Ворон голову склонил набок — насмешливо:
— Навсегда — нет. Надолго — да. Ты же — огонь. Огонь многое одолевает. Если дойдёшь. Если посмеешь. Если сумеешь вернуться.
— Ты не поможешь мне? — спросил Искра — без особой надежды. И так получил немало.
— Нет, — ответил Ворон. — У каждого — своё дело.
— Что мне дать тебе? — спросил Искра.
— Храни моих детей, — сказал Ворон и взлетел.
Всё объяснил. И пообещал. Духи между словами говорят больше, чем словами. Понял Искра — и страх отступил.
Присел Искра на корточки, обнял клубящийся снег:
— Милый мой друг, маленький келе, найдёшь ли по следам тордох Кровавого Мора? И туда ли Лихорадка сбежала?
Кивнул медвежонок, как человек — и побежал по снегу, похожему на пепел. И Искра побежал за ним, не отставая.

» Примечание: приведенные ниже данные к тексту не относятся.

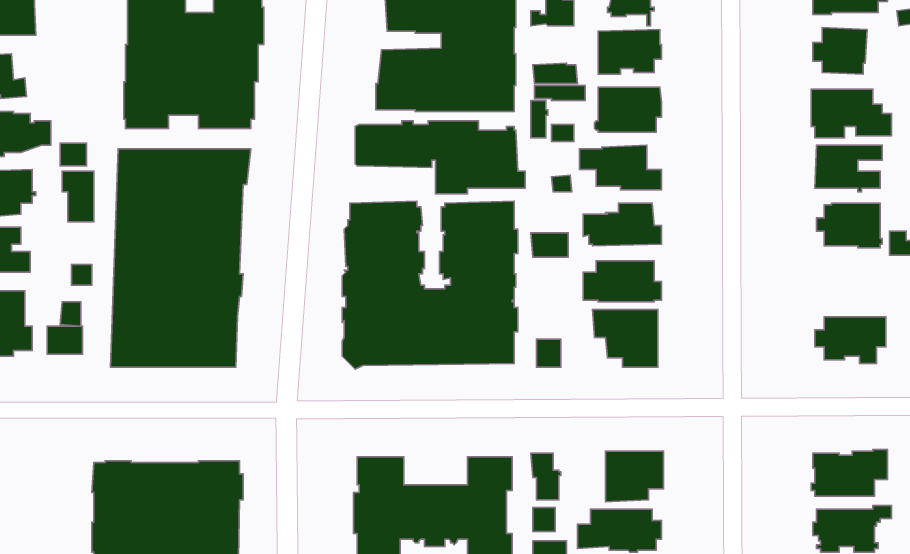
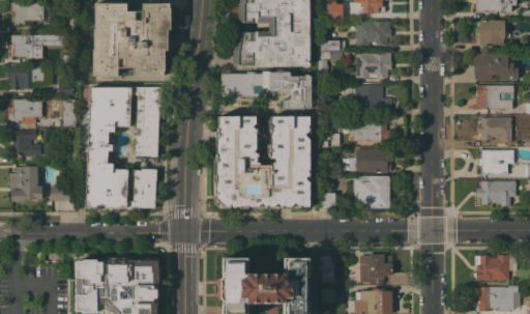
building: none -> [477,149,513,175]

Бежал Искра, как во сне — и жалел, что тянет его вниз человеческое тело, что лететь он не может. А расстояния в Нижнем мире всё так же обманны, воздух густ — не вдохнёшь вдоволь, холод сквозь парку пробирается до самых костей. Кажется, вон она, Песцовая река, тускло блестит среди серых холмов — рукой подать… а Искра из сил выбился, пока добирался до пастбищ Кровавого Мора.
Без оленей. И без полётов. И маленькая нежить, келе-сплетники, из-под ног его порскали, словно евражки. Но всё-таки добежал он до раздвоенной сопки, на которой из серого снега человечьи пальцы растут — а вокруг неё стадо дохлых оленей пасётся.

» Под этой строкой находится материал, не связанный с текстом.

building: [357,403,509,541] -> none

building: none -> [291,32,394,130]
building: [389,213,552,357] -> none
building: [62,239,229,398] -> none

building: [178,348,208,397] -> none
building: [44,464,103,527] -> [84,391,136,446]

Увидали Искру мёртвые пастухи — и перепугались, и обрадовались.
Тот парень, из детей Нерпы, у кого одежда красными узорами вышита, только руками развёл:
— Сёп-сёп… Пришёл, значит? Не бывало такого, чтобы живой человек сам, по доброй воле, под землю спустился.
Стоял Искра рядом с мертвецами — и не было в его сердце страха, одна жалость, боль душевная.

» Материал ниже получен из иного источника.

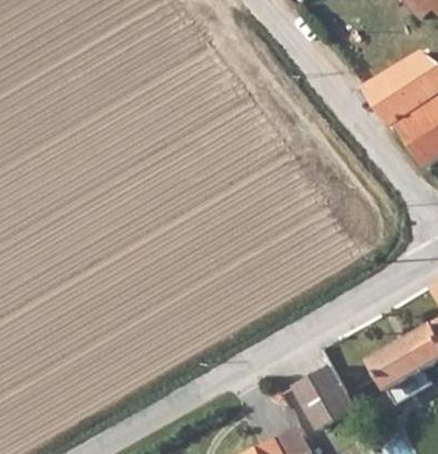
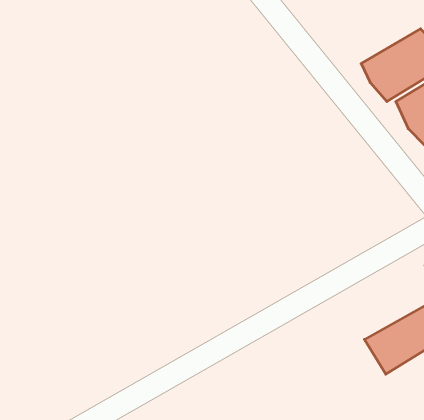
building: [297,370,356,429] -> none

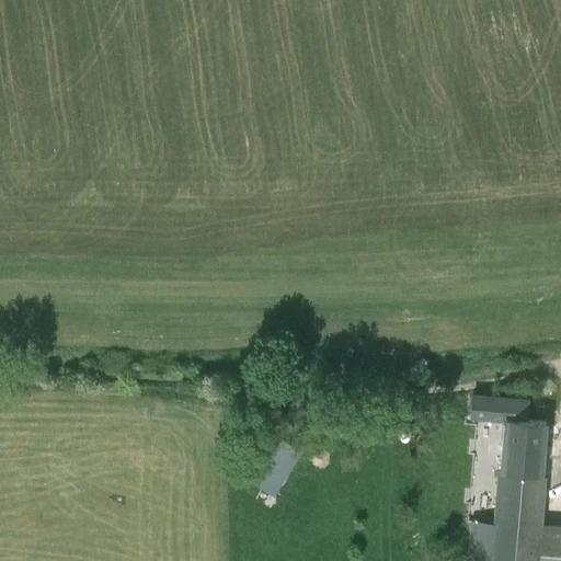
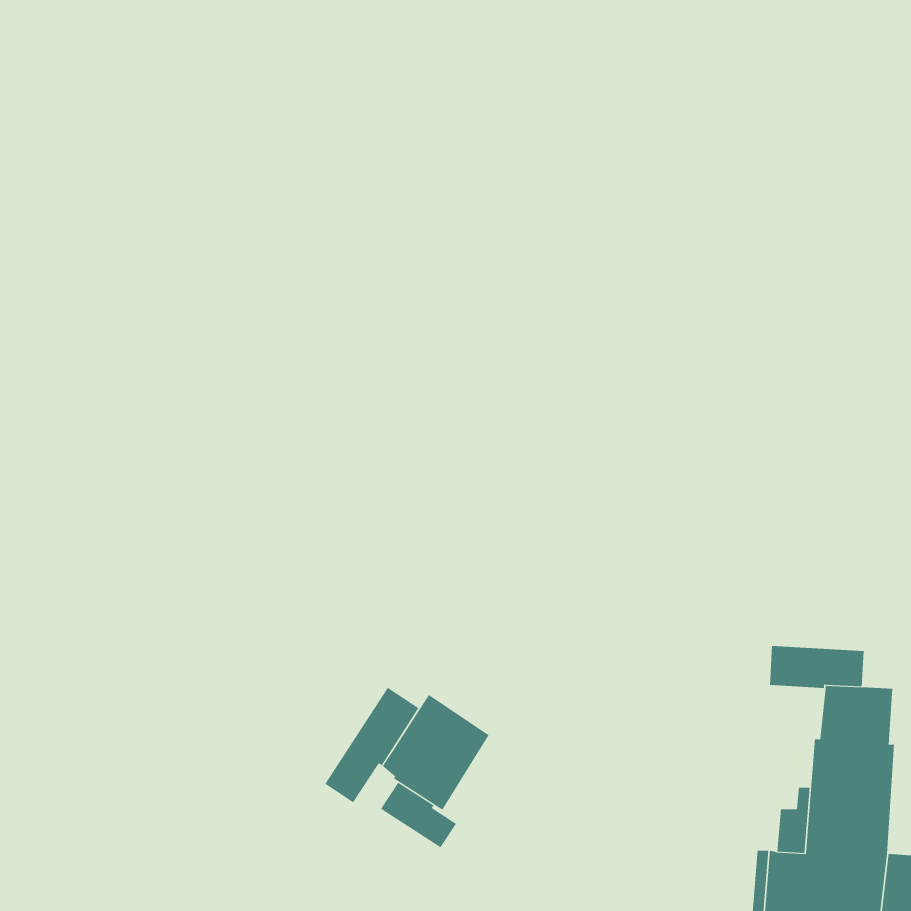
building: none -> [324,687,419,803]
building: none -> [380,782,457,848]

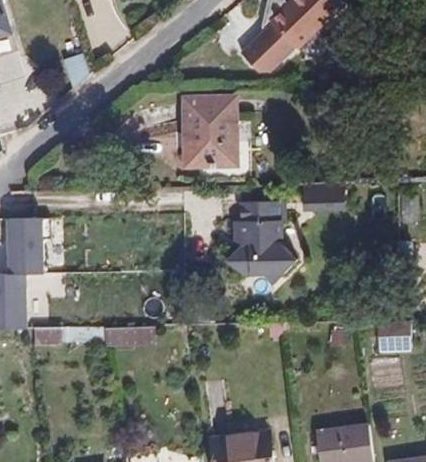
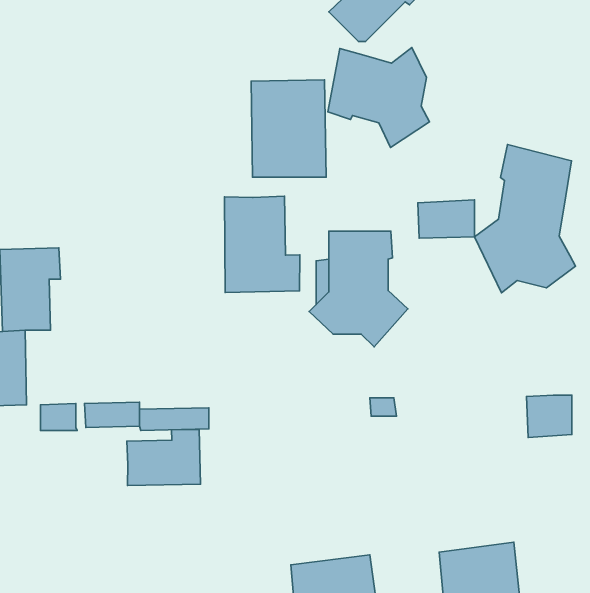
building: none -> [328,48,429,147]
building: none -> [474,145,576,293]
building: none -> [224,196,300,292]
building: none -> [127,430,201,485]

— Пришёл, — сказал он. — Один пришёл, но уйду вместе с вами. За вашей свободой я пришёл. Заставлю Кровавого Мора вас из рабства отпустить — чтобы смогли вы снова на свет родиться, в Срединном мире жить, под солнцем.
Подошла к нему молодая рабыня — стан тонкий и косы, словно густая тень, чёрные, да лицо посерело, иссохло, будто палый лист, кости кожу рвут. Погубил Кровавый Мор её красоту, жизнь её весёлую отобрал — и сжал Искра кулак на рукояти ножа в ярости.
— Пришёл, дитя огня, — сказала рабыня. — Это ты — шаман, что сестре Кровавого Мора глаз выжег? Нынче она у брата в тордохе сидит, детские сердца ест да плачется на судьбу свою несчастную. Пообещал Кровавый Мор, что кожу с тебя сдерёт и новые плеки сошьёт ей.
Рассмеялся Искра — зло:
— Сестре его один глаз выжег — ему самому оба вырежу. Позабудет он, как шляться по Срединному миру и чужие жизни красть.